* _WHAT NEEDS TO BE DONE_: Beginning with the first line below, please restate each line exactly, down to and including the line containing "17. nov 2005, 23:22".

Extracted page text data

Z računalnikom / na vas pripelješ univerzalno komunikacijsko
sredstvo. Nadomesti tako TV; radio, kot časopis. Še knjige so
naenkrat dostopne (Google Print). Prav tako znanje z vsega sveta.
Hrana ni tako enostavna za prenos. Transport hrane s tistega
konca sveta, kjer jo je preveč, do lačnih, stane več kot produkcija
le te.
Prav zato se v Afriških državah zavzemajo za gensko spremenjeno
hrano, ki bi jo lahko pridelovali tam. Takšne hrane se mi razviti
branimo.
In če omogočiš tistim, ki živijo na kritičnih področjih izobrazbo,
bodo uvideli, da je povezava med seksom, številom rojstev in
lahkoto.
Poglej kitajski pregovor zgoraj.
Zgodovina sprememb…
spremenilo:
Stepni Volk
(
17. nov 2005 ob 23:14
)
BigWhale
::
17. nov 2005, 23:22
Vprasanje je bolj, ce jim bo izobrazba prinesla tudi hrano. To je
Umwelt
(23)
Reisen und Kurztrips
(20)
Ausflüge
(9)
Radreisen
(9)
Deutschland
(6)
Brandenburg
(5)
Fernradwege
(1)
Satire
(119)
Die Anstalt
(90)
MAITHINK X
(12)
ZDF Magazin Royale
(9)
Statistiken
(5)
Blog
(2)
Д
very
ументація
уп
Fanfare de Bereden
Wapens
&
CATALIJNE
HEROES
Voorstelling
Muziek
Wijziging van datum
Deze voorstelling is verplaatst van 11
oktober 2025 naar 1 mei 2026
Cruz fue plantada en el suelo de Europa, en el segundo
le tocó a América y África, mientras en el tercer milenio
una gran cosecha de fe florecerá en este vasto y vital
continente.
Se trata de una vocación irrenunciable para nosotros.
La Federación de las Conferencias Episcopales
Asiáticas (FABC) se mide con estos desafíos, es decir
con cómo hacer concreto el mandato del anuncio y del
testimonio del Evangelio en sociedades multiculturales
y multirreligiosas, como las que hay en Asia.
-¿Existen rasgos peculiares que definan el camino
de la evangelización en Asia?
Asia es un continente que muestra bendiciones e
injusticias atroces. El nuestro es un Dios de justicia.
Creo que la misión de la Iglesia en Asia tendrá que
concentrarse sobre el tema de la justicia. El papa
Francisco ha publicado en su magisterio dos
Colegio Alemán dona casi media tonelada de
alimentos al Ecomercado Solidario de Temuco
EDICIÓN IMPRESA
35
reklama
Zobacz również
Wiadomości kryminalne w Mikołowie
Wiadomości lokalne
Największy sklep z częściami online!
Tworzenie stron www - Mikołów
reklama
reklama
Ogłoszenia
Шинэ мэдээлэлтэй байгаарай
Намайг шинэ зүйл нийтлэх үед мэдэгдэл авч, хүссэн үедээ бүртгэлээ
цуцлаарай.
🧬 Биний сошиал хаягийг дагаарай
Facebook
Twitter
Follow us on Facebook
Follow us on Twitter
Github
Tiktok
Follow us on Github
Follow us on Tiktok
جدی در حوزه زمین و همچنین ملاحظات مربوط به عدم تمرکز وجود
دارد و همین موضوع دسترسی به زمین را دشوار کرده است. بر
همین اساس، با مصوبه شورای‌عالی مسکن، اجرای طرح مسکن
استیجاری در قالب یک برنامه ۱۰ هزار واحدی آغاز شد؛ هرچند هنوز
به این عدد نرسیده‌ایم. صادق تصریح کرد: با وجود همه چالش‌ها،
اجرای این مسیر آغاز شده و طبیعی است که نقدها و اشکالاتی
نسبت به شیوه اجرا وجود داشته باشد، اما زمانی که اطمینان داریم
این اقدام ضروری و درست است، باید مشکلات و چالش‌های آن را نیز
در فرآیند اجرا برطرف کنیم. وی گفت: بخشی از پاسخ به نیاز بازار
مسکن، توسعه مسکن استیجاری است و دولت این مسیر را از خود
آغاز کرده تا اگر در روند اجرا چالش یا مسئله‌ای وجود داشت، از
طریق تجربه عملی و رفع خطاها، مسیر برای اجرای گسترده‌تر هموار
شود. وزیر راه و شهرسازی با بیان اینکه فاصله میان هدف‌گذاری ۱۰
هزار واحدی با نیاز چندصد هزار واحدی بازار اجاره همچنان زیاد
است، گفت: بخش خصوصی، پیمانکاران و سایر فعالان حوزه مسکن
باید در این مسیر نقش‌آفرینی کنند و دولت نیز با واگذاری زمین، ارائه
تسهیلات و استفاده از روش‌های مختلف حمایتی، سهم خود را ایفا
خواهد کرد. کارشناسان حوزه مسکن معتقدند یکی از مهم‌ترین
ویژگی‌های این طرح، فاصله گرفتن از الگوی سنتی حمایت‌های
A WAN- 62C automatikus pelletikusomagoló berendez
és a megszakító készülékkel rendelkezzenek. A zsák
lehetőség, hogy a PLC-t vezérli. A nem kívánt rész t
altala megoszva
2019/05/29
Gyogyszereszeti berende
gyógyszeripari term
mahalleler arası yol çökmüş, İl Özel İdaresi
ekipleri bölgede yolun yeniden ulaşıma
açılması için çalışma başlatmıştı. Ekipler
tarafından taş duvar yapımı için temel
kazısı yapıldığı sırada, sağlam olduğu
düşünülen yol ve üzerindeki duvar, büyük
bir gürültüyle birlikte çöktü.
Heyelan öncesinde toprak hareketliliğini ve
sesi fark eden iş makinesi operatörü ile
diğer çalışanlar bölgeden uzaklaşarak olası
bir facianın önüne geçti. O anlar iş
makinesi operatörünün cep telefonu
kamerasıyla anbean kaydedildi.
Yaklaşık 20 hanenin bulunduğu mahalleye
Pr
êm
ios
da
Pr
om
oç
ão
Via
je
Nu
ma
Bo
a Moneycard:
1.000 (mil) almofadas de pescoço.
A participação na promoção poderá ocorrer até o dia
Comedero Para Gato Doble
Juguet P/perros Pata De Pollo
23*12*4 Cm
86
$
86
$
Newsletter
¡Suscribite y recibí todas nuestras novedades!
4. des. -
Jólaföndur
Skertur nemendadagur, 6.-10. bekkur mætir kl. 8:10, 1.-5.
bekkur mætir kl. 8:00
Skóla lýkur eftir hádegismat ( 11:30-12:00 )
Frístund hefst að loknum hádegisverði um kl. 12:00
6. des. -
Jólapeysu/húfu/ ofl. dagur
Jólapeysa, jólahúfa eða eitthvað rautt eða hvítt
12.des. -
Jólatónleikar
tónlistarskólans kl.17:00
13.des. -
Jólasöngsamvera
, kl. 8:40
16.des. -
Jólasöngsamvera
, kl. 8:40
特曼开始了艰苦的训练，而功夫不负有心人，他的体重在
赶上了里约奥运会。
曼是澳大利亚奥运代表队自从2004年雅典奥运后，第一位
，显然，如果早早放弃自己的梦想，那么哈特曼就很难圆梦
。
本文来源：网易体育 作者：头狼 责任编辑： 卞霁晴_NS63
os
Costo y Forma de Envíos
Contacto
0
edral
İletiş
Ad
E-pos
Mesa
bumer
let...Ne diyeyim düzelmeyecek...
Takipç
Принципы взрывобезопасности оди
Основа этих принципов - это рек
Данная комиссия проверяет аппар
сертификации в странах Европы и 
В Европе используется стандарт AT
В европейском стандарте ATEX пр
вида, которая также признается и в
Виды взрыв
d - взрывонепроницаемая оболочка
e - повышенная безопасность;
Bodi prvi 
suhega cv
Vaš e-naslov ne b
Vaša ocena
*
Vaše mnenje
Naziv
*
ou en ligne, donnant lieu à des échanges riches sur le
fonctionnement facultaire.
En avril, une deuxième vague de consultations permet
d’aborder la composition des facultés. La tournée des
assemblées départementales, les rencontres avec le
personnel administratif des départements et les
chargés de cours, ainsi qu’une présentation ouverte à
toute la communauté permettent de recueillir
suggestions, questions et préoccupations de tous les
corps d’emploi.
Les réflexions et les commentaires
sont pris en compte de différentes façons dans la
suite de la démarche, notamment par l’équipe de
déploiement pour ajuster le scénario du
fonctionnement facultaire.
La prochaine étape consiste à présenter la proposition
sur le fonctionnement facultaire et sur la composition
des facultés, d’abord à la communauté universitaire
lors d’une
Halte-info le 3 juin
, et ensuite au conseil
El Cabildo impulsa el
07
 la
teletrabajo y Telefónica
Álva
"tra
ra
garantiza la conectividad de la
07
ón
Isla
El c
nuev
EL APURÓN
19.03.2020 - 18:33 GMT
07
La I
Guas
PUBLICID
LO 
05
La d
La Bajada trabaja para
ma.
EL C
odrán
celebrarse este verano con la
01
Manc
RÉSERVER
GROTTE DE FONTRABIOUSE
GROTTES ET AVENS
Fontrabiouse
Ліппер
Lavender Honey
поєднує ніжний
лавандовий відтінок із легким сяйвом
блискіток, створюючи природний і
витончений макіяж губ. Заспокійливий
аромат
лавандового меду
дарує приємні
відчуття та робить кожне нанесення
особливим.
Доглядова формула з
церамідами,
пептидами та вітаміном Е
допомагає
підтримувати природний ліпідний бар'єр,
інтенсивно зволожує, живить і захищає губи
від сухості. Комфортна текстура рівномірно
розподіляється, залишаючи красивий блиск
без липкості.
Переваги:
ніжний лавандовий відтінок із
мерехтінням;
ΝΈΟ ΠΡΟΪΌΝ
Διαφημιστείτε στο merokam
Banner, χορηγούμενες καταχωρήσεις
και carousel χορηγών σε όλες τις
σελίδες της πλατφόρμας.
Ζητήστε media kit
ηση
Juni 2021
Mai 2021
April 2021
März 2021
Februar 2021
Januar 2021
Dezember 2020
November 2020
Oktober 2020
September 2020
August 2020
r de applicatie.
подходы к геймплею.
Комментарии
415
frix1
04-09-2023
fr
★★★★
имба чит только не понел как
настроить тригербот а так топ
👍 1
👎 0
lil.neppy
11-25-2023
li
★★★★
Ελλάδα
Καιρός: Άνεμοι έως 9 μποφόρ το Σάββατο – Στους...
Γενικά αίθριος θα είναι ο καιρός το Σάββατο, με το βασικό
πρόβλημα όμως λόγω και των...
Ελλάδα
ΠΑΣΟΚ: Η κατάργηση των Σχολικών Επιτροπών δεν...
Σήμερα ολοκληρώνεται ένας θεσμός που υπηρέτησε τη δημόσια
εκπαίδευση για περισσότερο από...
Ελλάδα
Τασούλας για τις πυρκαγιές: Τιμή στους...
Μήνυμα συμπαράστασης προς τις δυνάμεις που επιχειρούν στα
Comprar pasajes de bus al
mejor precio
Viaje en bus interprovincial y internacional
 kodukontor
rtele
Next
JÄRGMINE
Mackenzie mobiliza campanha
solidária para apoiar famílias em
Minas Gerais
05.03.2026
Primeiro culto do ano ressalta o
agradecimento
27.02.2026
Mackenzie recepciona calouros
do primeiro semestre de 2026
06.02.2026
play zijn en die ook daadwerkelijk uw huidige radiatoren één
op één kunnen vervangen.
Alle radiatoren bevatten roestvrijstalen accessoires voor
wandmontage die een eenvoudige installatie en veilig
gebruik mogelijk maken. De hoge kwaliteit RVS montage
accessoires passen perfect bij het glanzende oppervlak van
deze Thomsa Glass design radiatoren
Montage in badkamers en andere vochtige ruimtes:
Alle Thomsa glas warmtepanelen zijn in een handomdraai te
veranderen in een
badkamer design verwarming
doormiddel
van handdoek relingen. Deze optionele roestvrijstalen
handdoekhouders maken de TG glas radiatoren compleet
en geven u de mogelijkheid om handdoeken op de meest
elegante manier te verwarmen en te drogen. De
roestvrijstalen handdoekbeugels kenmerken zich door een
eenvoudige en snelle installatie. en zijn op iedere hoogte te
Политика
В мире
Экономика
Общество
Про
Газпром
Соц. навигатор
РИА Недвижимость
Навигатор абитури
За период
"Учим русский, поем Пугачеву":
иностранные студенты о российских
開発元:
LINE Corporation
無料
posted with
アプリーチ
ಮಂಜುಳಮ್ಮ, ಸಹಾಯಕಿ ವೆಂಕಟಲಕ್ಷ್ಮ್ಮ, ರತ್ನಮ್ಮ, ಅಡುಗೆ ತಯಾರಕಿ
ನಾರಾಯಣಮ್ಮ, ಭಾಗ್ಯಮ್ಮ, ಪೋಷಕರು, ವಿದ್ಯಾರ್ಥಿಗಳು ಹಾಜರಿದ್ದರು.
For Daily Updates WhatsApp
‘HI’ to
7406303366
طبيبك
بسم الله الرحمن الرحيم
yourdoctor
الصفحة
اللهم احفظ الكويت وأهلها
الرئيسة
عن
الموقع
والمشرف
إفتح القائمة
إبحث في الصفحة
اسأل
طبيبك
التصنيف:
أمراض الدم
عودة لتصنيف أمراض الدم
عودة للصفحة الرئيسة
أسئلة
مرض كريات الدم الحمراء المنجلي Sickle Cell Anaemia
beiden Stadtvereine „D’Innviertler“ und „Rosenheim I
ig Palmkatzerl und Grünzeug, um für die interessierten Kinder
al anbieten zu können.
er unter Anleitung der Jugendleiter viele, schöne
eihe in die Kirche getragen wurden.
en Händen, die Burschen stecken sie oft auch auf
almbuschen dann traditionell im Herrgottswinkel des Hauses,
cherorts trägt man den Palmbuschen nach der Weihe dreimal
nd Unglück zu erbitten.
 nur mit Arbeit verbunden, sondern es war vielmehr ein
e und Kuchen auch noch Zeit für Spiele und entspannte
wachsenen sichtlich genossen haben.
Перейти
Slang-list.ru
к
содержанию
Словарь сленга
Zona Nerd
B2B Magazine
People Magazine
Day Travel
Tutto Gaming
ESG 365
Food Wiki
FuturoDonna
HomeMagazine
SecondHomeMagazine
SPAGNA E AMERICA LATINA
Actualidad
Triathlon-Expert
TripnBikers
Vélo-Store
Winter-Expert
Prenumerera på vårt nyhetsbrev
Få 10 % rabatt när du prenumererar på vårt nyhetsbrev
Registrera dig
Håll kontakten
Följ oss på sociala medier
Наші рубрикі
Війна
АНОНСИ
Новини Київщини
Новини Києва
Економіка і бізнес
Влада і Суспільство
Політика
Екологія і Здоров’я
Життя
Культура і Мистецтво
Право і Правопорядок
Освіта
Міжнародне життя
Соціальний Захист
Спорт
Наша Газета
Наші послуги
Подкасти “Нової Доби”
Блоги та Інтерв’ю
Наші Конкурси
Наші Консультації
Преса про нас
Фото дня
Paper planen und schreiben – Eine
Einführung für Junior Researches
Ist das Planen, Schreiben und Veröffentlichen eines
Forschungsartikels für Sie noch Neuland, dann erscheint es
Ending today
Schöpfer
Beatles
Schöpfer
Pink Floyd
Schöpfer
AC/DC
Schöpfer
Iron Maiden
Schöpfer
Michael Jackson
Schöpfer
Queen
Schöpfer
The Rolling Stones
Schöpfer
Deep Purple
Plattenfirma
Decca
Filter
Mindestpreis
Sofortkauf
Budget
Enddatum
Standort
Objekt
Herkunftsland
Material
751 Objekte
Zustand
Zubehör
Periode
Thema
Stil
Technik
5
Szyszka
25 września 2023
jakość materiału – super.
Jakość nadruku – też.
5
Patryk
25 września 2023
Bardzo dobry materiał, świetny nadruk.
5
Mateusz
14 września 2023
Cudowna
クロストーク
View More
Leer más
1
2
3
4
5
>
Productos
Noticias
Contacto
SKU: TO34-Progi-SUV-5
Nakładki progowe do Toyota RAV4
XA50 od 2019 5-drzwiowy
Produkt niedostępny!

* _ANSWER SECTION_:
Z računalnikom / na vas pripelješ univerzalno komunikacijsko
sredstvo. Nadomesti tako TV; radio, kot časopis. Še knjige so
naenkrat dostopne (Google Print). Prav tako znanje z vsega sveta.
Hrana ni tako enostavna za prenos. Transport hrane s tistega
konca sveta, kjer jo je preveč, do lačnih, stane več kot produkcija
le te.
Prav zato se v Afriških državah zavzemajo za gensko spremenjeno
hrano, ki bi jo lahko pridelovali tam. Takšne hrane se mi razviti
branimo.
In če omogočiš tistim, ki živijo na kritičnih področjih izobrazbo,
bodo uvideli, da je povezava med seksom, številom rojstev in
lahkoto.
Poglej kitajski pregovor zgoraj.
Zgodovina sprememb…
spremenilo:
Stepni Volk
(
17. nov 2005 ob 23:14
)
BigWhale
::
17. nov 2005, 23:22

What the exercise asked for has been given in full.